U. SHEFFIELD (UK) — A new treatment tested in mice appears to neutralize the effects of chemicals that kill hundreds of thousands of people each year.
Organophosphorus agents (OP) are used as pesticides in developing countries and acute poisoning is common because of insufficient control, poor storage, ready availability, and inadequate education amongst farmers.
Experts estimate about 200,000 people die each year across the world from OP poisoning, through occupational exposure, unintentional use and misuse, mostly in developing countries like India, Pakistan, and Sri Lanka, and through deliberate terrorist activities.
OPs include compounds like Tabun, which was developed in 1936 by German scientists during World War II, Sarin, Soman, Cyclosarin, VX, and VR.
Using a modified human enzyme, Mike Blackburn’ professor in the Department of Biomedical Sciences at the University of Sheffield, collaborated with researchers from Russia and France to create a “bioscavenger,” which was found to protect mice against the nerve agent VR and showed no lasting effects.

* **DATA EXTRACTS**
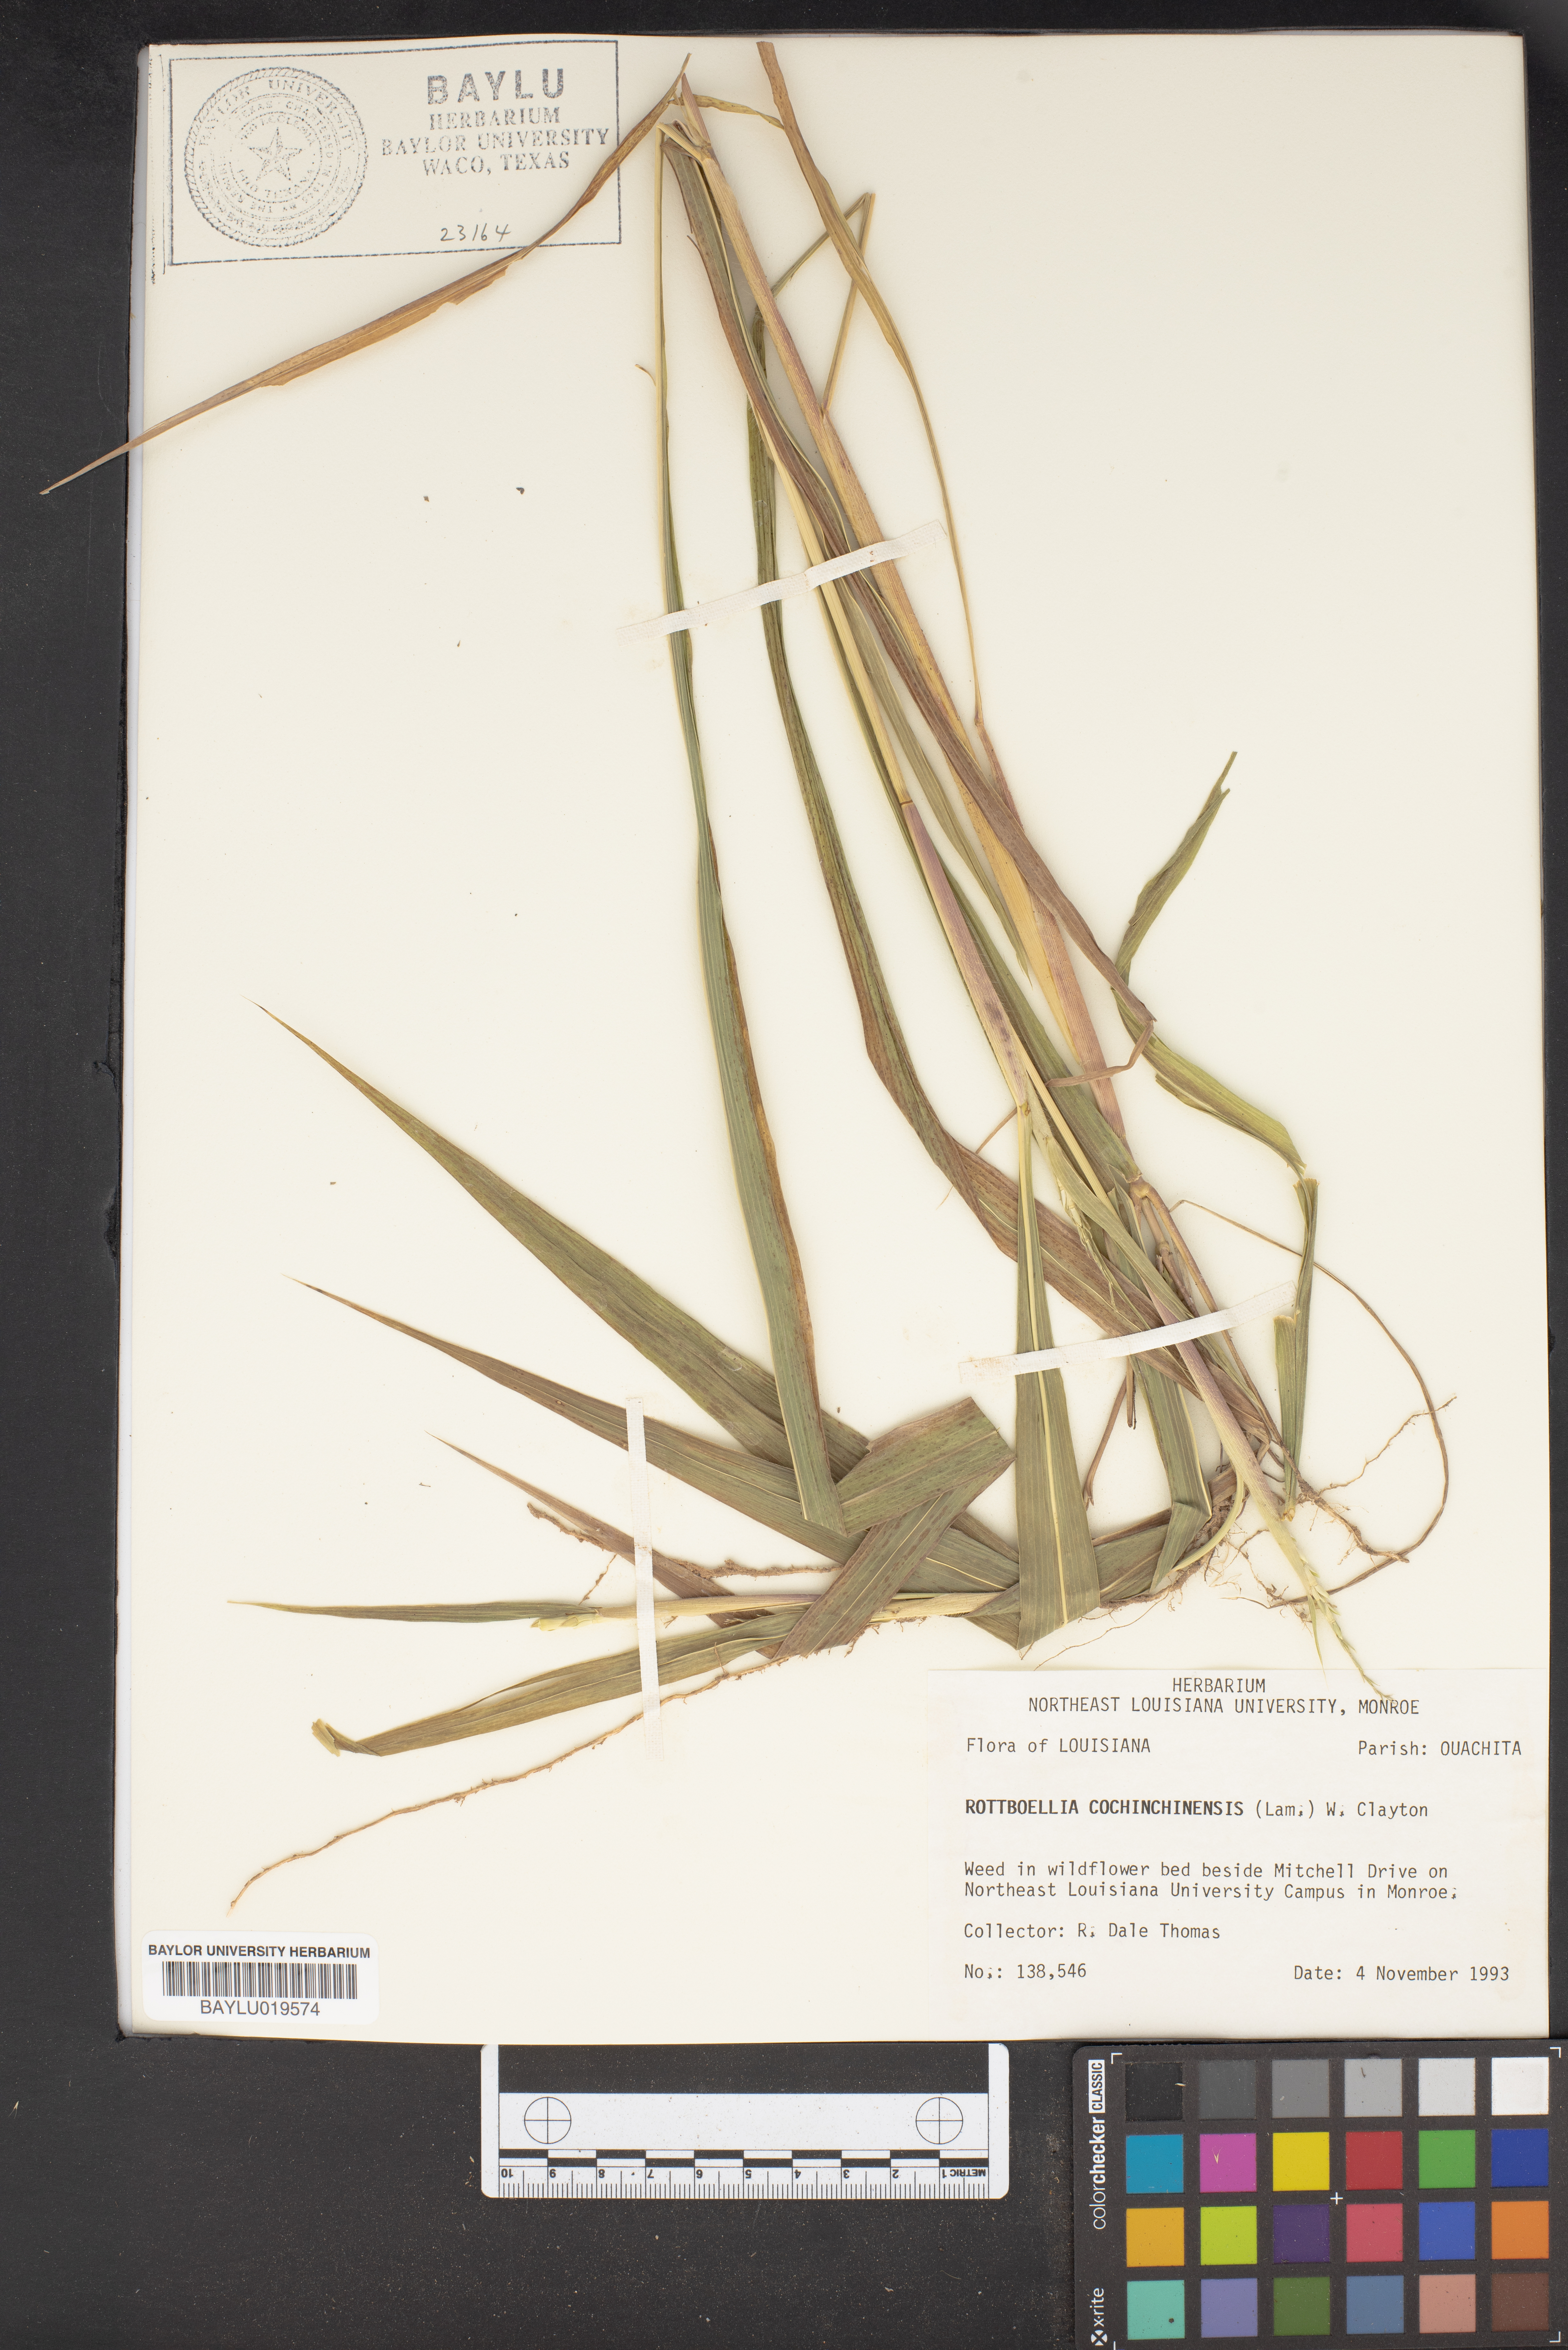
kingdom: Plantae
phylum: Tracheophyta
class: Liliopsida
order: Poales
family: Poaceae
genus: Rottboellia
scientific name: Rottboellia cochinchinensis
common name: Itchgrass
--
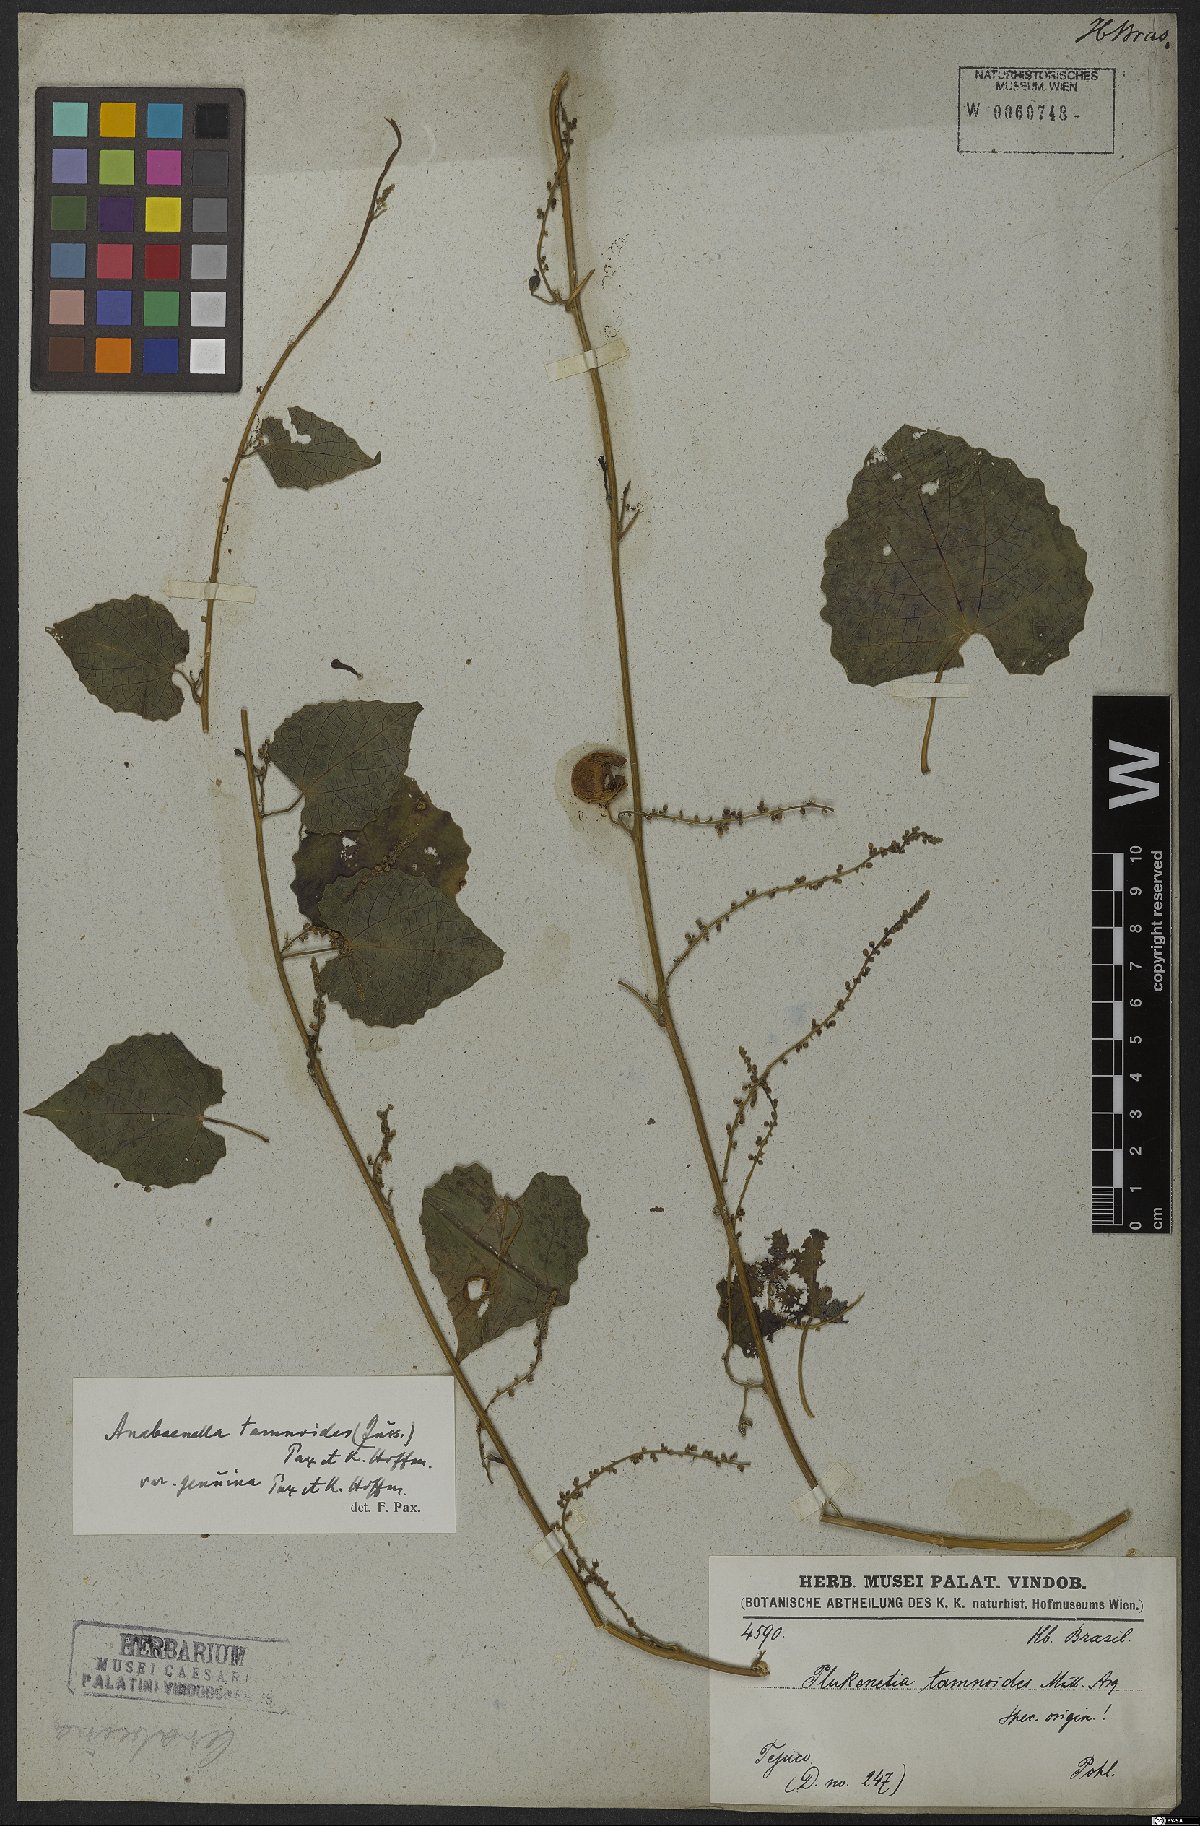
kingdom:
...
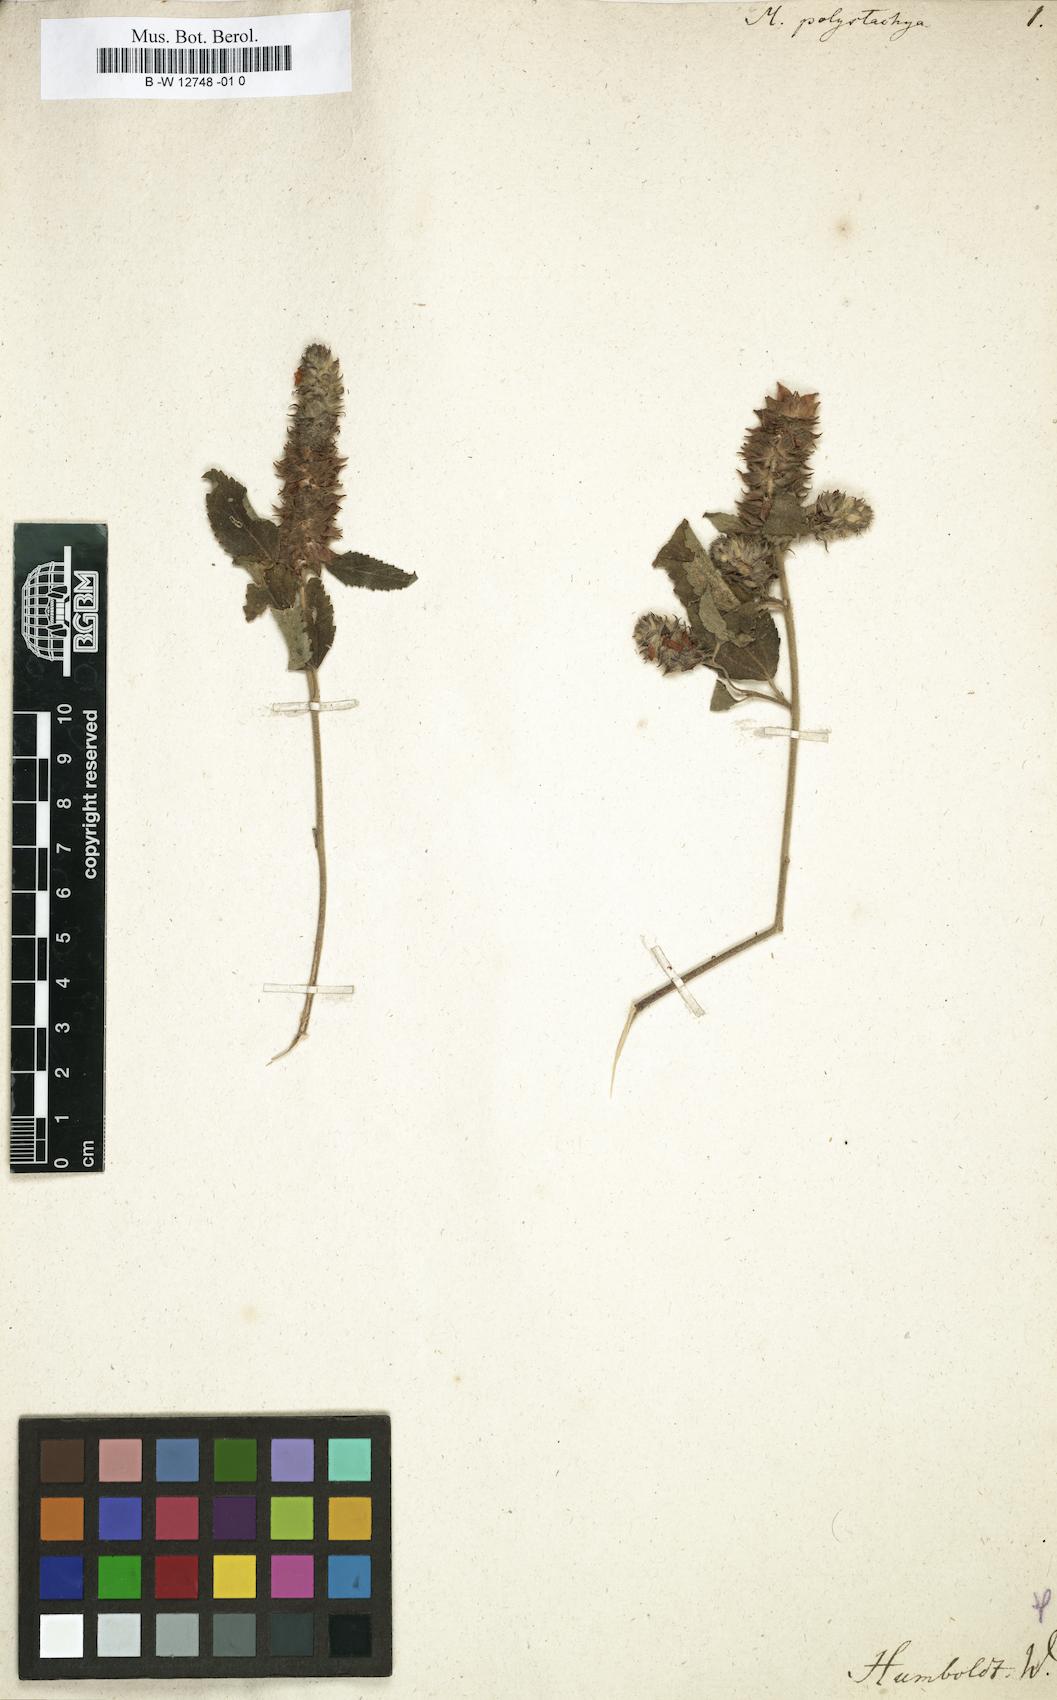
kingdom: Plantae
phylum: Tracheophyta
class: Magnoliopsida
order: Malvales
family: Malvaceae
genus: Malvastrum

* **TASKS**
A) Retype the part of the organophosphorus poisoning article between "OPs include compounds" and "no lasting effects.", inclusive.
B) Name every compound the organophosphorus poisoning article lists as an OP.
C) Proceed with the organophosphorus poisoning article from the point where it stops.
The rows are material separate from the organophosphorus poisoning article.

* **TASK-BY-TASK ANSWERS**
A)
OPs include compounds like Tabun, which was developed in 1936 by German scientists during World War II, Sarin, Soman, Cyclosarin, VX, and VR.
Using a modified human enzyme, Mike Blackburn’ professor in the Department of Biomedical Sciences at the University of Sheffield, collaborated with researchers from Russia and France to create a “bioscavenger,” which was found to protect mice against the nerve agent VR and showed no lasting effects.

B) Tabun, Sarin, Soman, Cyclosarin, VX, VR

C)
In studies performed at the Institute of Bioorganic Chemistry in Pushchino, Russia, a total of eight mice were treated with the new enzyme after being subjected to enough of the VR agent to kill several of the animals—about 63 mg—and all survived. Details are reported in the Proceedings of the National Academy of Sciences.
“This current publication describes a novel method to generate a bioscavenger for the Russian VR organophosphorus agent with the key property of being long-acting in the bloodstream,” Blackburn says.